Archiv für die Kategorie ‘Marketing’
Zur Kommunikationspolitik eines Unternehmens gehören neben der Werbung, die Sales Promotion, die Public Relation, das Sponsoring und das Product Placement. Bei der Public Relation, kurz PR genannt, steht nicht das Produkt, sondern das gesamte Unternehmen im Mittelpunkt. Hierbei geht es um eine Imagepflege nach innen und außen. Die Verkaufsförderung oder Sales Promotion richtet sich direkt an den Kunden. Dieser wird, beispielsweise durch Gewinnspiele oder Gutscheine, auf ein spezielles Produkt aufmerksam gemacht. Beim Sponsoring wird zum Beispiel eine Person speziell unterstützt. Ziel ist es, das positive Image des Gesponserten auf das Unternehmen zu übertragen.
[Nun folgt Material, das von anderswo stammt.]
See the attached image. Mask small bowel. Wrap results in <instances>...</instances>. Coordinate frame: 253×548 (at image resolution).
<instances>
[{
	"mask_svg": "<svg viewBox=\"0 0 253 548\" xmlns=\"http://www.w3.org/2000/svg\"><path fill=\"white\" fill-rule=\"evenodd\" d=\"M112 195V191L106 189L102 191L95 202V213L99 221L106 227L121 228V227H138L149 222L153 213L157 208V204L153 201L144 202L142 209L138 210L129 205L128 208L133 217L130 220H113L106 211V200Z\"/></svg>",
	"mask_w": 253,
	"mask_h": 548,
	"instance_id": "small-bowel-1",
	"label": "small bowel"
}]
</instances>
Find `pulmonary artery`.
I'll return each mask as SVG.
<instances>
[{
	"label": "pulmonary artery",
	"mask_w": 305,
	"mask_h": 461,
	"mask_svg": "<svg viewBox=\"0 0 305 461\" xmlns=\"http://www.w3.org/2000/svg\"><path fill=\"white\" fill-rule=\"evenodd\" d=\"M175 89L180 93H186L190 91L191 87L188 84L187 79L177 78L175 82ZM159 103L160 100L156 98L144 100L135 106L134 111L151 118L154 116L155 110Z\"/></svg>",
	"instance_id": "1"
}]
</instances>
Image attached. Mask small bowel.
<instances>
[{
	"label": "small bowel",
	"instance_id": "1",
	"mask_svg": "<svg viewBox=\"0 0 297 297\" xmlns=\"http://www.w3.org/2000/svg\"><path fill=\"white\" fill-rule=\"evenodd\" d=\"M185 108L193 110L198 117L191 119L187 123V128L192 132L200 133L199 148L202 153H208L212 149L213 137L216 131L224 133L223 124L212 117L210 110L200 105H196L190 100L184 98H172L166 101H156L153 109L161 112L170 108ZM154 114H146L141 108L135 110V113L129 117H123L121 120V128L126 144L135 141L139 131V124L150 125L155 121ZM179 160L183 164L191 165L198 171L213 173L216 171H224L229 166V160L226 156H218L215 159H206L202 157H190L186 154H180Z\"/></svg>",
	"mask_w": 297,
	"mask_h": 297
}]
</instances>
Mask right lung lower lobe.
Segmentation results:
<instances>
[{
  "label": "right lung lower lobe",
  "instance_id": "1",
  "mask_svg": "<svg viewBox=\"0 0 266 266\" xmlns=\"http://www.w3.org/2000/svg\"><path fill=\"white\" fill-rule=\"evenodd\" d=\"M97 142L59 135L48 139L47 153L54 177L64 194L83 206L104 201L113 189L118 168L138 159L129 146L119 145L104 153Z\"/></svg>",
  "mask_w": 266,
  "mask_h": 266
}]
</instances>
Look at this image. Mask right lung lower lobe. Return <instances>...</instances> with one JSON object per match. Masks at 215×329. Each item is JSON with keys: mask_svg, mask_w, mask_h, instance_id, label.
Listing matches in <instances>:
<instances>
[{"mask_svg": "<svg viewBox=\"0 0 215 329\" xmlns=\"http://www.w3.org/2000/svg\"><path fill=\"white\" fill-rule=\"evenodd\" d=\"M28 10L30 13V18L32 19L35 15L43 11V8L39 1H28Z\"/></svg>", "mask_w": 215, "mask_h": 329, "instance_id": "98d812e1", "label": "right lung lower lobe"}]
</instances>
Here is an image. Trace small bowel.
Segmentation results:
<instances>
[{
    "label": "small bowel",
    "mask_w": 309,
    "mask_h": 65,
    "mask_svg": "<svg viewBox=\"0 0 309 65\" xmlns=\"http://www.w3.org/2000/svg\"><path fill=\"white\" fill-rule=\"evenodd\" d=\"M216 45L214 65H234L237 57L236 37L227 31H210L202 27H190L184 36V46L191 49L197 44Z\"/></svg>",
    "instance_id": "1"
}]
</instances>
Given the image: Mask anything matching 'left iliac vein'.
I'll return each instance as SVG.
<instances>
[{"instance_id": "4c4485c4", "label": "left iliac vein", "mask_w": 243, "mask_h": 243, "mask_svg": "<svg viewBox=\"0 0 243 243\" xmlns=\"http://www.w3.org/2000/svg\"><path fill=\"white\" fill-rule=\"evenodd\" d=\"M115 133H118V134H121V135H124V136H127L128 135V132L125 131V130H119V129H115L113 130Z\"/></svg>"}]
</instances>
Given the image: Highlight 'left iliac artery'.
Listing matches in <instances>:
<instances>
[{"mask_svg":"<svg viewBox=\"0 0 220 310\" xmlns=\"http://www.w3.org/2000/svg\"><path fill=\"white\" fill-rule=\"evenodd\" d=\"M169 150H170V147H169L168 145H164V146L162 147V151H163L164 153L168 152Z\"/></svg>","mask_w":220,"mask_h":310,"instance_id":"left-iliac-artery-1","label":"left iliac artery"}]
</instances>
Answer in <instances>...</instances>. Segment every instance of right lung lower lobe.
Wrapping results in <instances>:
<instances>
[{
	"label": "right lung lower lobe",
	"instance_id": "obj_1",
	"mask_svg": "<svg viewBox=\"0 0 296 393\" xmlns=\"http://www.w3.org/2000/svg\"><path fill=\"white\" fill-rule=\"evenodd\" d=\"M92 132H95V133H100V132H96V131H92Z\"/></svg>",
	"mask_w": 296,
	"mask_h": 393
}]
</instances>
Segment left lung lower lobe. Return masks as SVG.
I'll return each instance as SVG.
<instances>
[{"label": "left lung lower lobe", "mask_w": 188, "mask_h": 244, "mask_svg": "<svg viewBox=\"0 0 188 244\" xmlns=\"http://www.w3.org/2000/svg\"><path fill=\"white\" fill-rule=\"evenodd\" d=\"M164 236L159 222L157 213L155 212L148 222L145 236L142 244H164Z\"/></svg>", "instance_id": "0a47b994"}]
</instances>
Beim Product Placement werden Markenartikel u.a. in Filmen platziert. Der Zuschauer nimmt sie zwar wahr, identifiziert diese aber nicht als Werbung. All diese Maßnahmen dienen dem Ziel, das Kaufverhalten von Kunden zu beeinflussen.
Werbung kostet Geld. Daher ist es angebracht, günstige Varianten zu finden. Die sogenannte Mund zu [...]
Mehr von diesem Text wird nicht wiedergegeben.